Energy-Constrained Information Storage on Memristive Devices in the Presence of Resistive Drift
Waleed El-Geresy, Christos Papavassiliou, Deniz Gündüz
TL;DR
This work reframes memristor-based information storage under resistive drift as a delay‑conditioned communication problem and proposes a DeepJSCC solution that is explicitly trained with an energy constraint. A differentiable resistive drift channel, modeled via a delay‑conditioned cGAN, enables end‑to‑end optimization, while a novel delay‑conditioned generalised divisive normalisation (cGDN) allows explicit conditioning on recovery delay. The authors derive an energy cost function linked to memristor programming, implement resistance and energy regularisation, and introduce delay specialization to balance energy use across delays. Empirical results on CIFAR‑10 show energy‑aware, delay‑adaptive encodings achieve improved reconstruction across a range of storage delays, and ground‑truth evaluation confirms the differentiable channel model captures drift statistics well, supporting practical applicability for energy‑constrained neuromorphic storage.
Abstract
In this paper, we examine the problem of information storage on memristors affected by resistive drift noise under energy constraints. We introduce a novel, fundamental trade-off between the information lifetime of memristive states and the energy that must be expended to bring the device into a particular state. We then treat the storage problem as one of communication over a noisy, energy-constrained channel, and propose a joint source-channel coding (JSCC) approach to storing images in an analogue fashion.
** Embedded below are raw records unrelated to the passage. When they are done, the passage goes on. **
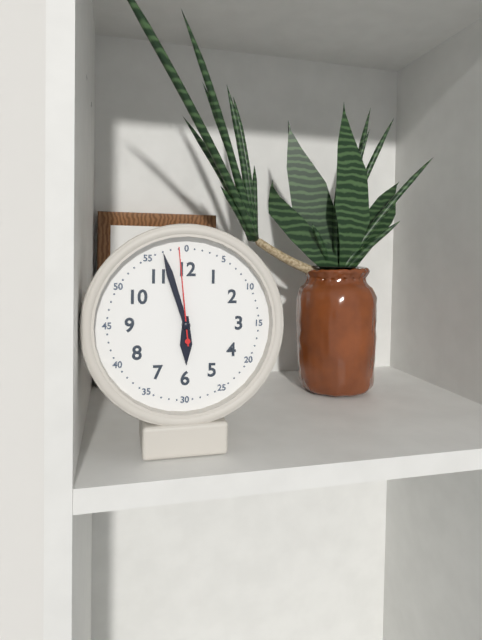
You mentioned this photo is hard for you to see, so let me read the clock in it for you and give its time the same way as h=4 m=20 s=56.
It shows h=5 m=57 s=59
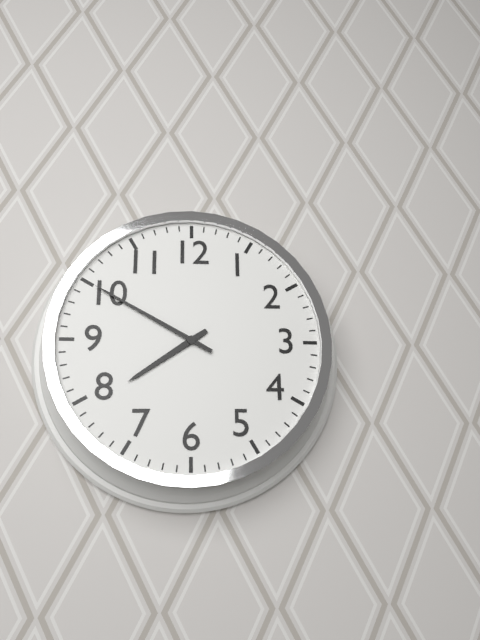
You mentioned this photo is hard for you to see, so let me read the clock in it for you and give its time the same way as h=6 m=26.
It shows h=7 m=50
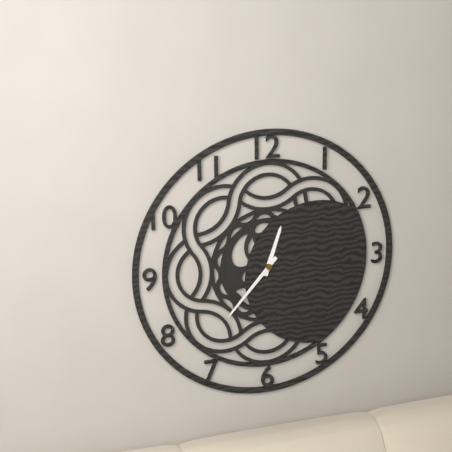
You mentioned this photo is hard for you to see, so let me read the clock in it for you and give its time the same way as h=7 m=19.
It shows h=12 m=37
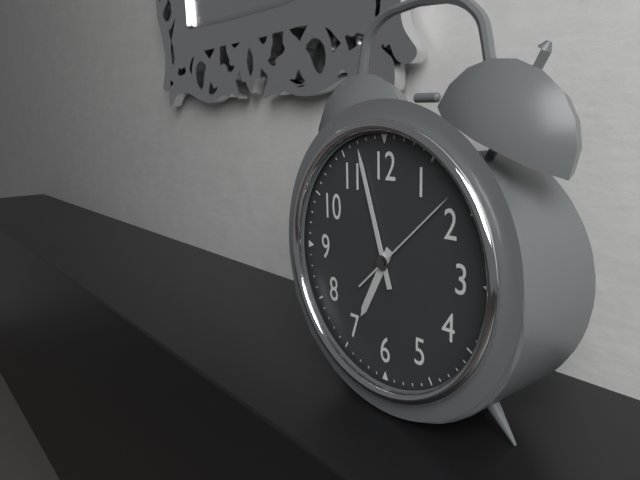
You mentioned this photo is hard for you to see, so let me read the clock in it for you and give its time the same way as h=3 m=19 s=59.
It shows h=6 m=57 s=8
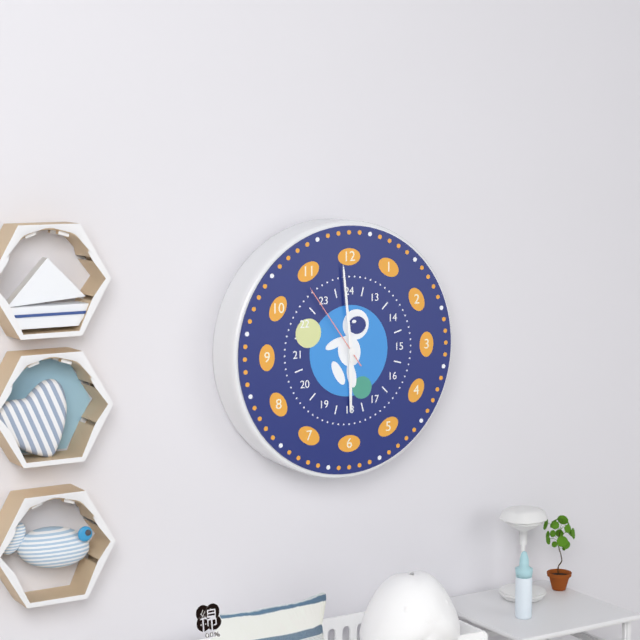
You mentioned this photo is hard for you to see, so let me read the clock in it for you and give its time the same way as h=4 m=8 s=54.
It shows h=5 m=59 s=54
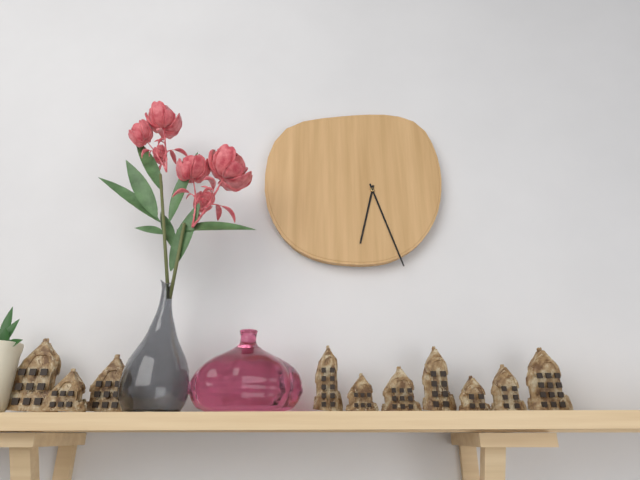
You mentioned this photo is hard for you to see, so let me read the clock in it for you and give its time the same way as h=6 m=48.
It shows h=6 m=27
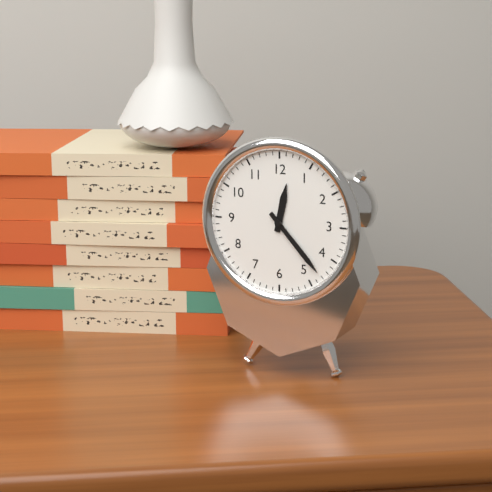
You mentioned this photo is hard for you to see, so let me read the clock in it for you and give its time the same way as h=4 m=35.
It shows h=12 m=23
To design an encoding scheme for natural images and to model the memristive channel, we make use of data-driven techniques from the field of deep learning for communications, namely deep joint source-channel coding (DeepJSCC), employing a generative model of resistive drift as a computationally tractable differentiable channel model for end-to-end optimisation. We introduce a modified version of generalised divisive normalisation (GDN), a biologically inspired form of normalisation, that we call conditional GDN (cGDN), allowing for conditioning on continuous channel characteristics, including the initial resistive state and the delay between storage and reading. Our results show that the delay-conditioned network is able to learn an energy-aware coding scheme that achieves a higher and more balanced reconstruction quality across a range of storage delays.